Early-career research group leaders are invited to join peers and the ISSCR Board of Directors in a roundtable discussion. A registration fee of $10 USD is required and is subject to 25% VAT.

After a stressful series of interviews, you have accepted a job, defined key questions for your lab to study and the unique angle to distinguish your lab from others. The next challenge is to identify a way to execute these ideas. In this regard, you depend on your lab members to carry them out in the form of experiments, papers and grants, i.e. the business. To establish a highly functional lab, you must balance this business with another critical component: mentoring. 

There are a number of challenges that prevent people, especially young investigators, from becoming good mentors and getting the most out of their labs.
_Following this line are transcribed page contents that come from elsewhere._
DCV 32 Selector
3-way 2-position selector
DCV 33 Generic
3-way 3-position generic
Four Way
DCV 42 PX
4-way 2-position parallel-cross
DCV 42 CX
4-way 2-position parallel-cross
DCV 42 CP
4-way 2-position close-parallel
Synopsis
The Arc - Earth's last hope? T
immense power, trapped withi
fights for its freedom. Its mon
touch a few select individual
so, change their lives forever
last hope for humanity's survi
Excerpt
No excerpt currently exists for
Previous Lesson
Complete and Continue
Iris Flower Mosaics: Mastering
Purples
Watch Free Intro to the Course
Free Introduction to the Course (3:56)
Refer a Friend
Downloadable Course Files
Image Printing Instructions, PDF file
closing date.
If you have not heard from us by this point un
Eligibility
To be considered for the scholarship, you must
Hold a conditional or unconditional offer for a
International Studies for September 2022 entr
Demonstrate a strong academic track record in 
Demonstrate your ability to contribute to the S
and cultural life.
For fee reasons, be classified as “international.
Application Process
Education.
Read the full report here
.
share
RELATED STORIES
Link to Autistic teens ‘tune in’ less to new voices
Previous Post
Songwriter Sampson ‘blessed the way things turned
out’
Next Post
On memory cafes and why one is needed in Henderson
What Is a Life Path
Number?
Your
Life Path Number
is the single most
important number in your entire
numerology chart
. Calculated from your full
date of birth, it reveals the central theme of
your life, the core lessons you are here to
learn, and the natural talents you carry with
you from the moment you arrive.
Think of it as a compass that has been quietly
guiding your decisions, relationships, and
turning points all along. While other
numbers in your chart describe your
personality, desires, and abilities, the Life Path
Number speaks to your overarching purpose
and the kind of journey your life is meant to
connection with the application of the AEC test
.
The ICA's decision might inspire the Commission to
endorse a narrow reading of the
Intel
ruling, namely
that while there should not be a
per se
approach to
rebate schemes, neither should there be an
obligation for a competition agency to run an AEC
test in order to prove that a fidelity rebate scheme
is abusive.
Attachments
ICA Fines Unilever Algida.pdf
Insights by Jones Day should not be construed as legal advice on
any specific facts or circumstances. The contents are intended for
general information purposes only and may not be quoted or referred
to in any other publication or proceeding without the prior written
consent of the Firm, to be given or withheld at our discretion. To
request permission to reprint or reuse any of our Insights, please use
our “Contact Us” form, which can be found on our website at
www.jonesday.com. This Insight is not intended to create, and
First of all, there is little to no training provided to starting group leaders as they transition from a postdoc position—where you master benchwork and a working relationship with primarily one person, the Principal Investigator-- to productively managing a team. Second, there is a dramatic increase in the number and breadth of tasks that need to be accomplished, pulling the new group leader in several different directions. Third, it is not easy to recognize that mentoring is instrumental in maximizing the efforts and the establishment of a developing lab.

The ISSCR Board of Directors, composed of distinguished stem cell scientists, will join beginning investigators over lunch to share their experiences and thoughts on how to overcome the challenges faced in establishing your own lab.